New Haven Register (New Haven, CT)
It is time to bury utility wires
The 1910 Civic Improvement Plan for New Haven (Olmstead & Gilbert) recommended that the overhead power lines be undergrounded starting at the center of the city and then over time move outward. It is now 2018, and we just have a small part of the downtown free of overhead wires in New Haven, and not much better in other Connecticut towns and cities. Thomas Edison’s early power networks in Manhattan were all underground in the 1890s . The tangle of wires that now obliterates the sky, makes firefighting and adjacent construction activity more difficult and hazardous, has also justified a neverending war on our trees.
Due to weather events, crashes from vehicles, normal weathering and age, this system is intrinsically unreliable, expensive to maintain, and well outside of any definition of resilience. The utilities have a public relations firewall against undergrounding unless somebody else pays for it. We have allowed this degradation of our public space while these very utilities have made billions in profit in the preceding decades. They spend hundreds of millions on tree trimming and removals, and also for the massive repairs required by extreme weather events such as we are now experiencing.
The recent tornados have broken more than 2000 utility poles and is requiring the replacement of over 300 miles of wiring. Hundreds of thousands of households and businesses have been dark, resulting in lost revenue, lost school days, spoiled food, health emergencies, and other related difficulties.

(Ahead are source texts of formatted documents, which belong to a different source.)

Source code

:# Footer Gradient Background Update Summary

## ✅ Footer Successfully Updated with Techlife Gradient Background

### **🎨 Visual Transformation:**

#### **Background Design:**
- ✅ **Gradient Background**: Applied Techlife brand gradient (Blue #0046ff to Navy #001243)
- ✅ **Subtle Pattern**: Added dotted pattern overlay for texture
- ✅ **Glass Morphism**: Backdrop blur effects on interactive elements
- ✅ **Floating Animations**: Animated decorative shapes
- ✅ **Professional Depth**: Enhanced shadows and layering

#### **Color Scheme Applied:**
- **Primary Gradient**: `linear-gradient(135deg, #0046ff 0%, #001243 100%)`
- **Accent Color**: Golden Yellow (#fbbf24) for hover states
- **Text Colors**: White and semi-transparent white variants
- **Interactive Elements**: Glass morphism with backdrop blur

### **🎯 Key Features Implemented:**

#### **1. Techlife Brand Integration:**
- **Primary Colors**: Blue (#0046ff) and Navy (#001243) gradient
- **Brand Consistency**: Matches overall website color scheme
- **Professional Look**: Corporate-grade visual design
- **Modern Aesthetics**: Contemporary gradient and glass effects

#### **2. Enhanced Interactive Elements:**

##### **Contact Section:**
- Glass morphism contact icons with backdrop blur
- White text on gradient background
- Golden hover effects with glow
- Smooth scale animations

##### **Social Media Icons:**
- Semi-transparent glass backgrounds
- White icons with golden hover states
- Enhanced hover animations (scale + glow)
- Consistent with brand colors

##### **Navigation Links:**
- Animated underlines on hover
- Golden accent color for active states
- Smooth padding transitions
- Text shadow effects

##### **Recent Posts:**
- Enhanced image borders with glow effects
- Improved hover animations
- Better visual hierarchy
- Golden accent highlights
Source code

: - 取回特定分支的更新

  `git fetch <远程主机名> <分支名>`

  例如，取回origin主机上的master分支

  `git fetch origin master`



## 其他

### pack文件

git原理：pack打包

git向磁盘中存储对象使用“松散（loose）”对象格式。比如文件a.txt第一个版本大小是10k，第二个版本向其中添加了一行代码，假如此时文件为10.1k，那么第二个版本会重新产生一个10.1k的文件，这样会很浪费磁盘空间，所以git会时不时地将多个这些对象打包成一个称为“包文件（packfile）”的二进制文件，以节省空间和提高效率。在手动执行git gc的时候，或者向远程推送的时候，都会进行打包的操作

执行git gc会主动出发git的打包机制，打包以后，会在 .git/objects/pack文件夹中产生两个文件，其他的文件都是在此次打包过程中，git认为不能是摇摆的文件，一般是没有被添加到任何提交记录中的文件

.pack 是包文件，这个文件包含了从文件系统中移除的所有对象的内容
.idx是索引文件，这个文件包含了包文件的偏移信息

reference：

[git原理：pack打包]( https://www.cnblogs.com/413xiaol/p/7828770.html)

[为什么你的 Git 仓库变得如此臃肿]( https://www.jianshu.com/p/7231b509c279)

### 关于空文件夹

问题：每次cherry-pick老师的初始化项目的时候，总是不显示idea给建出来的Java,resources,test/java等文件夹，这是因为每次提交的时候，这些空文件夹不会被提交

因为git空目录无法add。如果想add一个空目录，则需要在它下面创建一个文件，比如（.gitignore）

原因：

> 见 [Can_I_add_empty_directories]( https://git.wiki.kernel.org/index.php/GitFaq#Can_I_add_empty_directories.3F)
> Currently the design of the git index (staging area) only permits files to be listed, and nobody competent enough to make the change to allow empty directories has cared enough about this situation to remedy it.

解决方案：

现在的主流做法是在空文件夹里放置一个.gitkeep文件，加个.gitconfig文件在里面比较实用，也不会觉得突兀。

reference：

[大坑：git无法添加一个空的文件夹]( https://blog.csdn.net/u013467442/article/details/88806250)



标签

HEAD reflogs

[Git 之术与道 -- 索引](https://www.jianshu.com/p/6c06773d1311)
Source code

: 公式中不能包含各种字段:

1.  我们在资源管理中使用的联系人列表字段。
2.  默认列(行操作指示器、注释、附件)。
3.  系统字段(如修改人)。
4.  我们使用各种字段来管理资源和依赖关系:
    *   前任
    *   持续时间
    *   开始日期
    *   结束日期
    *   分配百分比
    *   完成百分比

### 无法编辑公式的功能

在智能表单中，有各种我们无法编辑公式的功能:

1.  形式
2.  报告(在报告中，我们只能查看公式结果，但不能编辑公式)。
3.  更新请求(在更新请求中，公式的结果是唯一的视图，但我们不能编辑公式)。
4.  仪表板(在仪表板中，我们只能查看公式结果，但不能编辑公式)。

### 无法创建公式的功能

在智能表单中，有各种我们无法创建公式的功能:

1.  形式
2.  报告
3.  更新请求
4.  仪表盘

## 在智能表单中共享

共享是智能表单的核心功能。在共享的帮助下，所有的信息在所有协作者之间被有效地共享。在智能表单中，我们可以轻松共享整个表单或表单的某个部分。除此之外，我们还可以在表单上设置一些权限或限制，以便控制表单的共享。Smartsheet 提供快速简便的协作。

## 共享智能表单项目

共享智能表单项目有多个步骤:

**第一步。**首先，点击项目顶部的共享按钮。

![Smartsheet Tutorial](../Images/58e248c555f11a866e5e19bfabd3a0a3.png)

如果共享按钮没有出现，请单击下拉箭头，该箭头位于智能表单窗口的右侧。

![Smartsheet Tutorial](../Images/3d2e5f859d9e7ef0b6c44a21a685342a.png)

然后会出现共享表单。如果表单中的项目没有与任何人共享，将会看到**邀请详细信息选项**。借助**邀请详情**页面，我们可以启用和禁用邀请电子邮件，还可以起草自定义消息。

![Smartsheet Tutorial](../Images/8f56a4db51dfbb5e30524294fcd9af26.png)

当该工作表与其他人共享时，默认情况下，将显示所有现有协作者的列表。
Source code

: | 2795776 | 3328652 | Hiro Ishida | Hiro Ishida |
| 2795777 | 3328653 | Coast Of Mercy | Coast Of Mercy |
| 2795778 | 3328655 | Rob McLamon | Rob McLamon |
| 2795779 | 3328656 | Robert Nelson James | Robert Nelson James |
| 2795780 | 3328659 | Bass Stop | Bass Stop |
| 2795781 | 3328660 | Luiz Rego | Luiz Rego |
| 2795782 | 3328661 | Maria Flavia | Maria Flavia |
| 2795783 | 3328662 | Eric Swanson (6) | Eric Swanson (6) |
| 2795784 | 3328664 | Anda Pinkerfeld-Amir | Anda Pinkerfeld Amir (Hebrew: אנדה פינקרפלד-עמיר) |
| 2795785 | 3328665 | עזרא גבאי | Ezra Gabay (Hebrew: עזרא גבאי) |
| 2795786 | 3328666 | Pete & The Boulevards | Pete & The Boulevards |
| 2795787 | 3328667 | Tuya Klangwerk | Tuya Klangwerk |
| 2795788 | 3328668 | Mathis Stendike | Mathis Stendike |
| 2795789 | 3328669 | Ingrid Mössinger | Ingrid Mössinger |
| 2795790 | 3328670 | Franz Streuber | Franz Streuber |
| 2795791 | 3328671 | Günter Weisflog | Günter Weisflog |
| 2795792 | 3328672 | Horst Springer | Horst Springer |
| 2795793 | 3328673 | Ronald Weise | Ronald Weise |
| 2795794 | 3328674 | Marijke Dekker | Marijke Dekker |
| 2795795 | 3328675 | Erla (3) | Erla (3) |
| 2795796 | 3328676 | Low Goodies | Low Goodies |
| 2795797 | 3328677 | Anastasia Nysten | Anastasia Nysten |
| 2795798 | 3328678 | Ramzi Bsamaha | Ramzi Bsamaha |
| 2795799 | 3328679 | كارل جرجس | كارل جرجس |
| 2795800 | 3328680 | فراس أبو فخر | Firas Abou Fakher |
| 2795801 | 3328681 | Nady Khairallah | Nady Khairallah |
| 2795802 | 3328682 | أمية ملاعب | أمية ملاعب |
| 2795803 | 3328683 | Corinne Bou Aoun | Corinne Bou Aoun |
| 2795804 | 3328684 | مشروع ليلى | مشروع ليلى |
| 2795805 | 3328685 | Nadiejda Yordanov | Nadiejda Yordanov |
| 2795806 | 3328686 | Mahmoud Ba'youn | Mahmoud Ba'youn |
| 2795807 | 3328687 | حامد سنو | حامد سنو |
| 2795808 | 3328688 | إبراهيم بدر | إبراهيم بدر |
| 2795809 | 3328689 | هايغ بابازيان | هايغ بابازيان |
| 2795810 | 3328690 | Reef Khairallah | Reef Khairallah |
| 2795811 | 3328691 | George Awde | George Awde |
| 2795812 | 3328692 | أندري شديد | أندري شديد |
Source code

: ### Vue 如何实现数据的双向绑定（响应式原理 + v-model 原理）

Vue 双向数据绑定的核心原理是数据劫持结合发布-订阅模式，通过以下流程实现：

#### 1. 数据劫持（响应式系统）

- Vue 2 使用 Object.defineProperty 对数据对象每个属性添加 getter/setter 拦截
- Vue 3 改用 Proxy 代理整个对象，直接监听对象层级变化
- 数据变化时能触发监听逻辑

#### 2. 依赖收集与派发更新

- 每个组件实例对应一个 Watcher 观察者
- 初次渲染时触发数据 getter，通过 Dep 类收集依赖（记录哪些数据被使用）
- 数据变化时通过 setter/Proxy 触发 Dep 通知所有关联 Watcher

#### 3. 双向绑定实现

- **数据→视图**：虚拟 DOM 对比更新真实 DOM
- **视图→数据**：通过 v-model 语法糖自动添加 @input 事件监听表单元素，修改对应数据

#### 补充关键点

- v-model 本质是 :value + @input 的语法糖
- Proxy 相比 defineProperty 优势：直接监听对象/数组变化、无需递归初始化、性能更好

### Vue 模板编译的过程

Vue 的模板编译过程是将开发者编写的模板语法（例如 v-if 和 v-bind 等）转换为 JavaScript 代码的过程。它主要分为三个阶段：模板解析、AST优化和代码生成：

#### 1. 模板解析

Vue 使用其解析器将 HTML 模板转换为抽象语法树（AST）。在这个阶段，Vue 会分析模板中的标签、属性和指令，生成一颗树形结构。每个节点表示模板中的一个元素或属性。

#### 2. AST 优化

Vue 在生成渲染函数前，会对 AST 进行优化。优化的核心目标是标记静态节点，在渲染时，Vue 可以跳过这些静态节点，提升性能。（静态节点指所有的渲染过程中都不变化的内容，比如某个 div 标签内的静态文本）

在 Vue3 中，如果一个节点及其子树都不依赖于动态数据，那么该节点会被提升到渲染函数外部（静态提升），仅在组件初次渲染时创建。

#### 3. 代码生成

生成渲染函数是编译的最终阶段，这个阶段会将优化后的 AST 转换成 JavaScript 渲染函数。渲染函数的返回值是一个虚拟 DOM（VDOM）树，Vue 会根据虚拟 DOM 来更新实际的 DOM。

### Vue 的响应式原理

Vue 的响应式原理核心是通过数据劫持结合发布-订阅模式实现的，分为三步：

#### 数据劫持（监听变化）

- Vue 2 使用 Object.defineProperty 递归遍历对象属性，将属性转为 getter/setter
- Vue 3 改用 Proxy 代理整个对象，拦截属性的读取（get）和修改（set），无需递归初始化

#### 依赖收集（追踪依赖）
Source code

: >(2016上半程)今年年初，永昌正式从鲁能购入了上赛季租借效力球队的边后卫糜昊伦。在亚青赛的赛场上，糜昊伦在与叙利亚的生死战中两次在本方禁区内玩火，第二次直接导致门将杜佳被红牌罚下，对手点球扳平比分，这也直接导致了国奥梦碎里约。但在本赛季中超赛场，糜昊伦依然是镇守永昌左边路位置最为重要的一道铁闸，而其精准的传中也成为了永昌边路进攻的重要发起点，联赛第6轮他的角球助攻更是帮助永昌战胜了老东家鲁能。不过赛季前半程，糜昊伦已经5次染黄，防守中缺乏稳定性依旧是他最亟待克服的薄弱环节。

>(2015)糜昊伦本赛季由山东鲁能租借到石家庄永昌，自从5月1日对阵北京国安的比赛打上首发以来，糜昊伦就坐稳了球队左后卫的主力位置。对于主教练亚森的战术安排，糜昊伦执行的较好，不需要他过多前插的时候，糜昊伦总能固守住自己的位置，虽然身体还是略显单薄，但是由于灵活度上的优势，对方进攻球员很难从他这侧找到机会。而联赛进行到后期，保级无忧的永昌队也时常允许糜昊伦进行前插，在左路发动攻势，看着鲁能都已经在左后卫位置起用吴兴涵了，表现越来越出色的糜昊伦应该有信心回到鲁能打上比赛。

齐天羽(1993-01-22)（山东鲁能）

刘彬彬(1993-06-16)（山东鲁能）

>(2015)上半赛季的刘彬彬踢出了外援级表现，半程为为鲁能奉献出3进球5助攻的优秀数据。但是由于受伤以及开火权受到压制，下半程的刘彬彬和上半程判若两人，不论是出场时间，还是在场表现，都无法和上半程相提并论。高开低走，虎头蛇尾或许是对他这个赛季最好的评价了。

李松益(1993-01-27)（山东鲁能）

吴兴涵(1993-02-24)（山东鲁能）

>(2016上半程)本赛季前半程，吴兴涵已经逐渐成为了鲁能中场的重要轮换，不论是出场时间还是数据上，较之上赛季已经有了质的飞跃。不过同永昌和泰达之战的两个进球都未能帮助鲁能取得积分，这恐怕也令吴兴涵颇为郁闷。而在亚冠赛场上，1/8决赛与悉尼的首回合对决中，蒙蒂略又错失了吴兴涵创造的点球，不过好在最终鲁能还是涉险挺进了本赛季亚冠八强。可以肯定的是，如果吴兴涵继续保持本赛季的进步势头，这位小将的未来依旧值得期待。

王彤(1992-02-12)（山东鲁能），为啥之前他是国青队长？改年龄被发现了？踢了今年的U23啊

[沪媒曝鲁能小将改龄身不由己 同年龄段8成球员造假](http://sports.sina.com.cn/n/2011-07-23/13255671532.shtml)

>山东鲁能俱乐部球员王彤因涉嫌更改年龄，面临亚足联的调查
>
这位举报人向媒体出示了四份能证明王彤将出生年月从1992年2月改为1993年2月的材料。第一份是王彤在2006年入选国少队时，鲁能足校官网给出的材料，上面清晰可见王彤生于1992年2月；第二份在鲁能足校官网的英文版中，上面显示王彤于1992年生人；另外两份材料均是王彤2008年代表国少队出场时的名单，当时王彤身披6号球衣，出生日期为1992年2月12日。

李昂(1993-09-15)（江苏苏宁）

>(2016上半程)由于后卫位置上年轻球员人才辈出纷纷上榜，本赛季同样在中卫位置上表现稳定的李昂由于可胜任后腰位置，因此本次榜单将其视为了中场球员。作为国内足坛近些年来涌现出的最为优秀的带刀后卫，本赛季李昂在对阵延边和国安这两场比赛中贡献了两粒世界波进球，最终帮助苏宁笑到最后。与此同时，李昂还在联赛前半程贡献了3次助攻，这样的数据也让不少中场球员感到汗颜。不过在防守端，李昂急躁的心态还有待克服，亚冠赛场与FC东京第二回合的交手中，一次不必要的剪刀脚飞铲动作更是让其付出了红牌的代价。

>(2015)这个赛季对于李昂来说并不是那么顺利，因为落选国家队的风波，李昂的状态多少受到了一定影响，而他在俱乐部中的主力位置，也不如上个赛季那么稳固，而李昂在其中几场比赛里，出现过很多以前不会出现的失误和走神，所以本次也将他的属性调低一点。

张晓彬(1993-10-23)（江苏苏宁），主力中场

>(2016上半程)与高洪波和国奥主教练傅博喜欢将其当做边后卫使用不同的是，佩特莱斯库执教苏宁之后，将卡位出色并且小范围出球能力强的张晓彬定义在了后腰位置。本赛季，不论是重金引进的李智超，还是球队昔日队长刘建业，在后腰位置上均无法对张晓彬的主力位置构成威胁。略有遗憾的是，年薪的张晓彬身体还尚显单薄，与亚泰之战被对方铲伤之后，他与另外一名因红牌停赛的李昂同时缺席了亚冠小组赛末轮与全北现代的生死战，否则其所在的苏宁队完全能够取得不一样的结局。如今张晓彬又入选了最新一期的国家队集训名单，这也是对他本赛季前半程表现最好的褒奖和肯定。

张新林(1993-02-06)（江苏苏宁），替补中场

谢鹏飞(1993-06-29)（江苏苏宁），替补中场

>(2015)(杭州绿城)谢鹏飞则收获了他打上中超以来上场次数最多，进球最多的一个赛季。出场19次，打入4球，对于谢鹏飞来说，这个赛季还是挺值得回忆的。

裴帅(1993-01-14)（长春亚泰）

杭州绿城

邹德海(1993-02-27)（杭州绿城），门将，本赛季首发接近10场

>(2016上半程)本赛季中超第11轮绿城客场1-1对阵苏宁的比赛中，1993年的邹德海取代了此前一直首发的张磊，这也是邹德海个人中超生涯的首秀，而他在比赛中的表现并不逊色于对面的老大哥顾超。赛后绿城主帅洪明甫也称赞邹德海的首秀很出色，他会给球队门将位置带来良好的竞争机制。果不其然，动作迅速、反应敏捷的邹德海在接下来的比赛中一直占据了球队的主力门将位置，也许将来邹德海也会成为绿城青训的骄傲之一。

The clean-up of public roads, which is essential for health and safety, in made exponentially more difficult because the downed trees are tangled up with power lines, which have to be removed first.
It is time to change this paradigm with new state regulatory legislation. Let’s divert existing resources to a 50- to 100-year plan to systematically replace our overhead wiring with a truly resilient underground system. Let Connecticut be a leader in resilience; rather than costing us, it will be more economical in the long run. Let’s start planning for the long term, and not just fix the current damage to put the lights back on for today.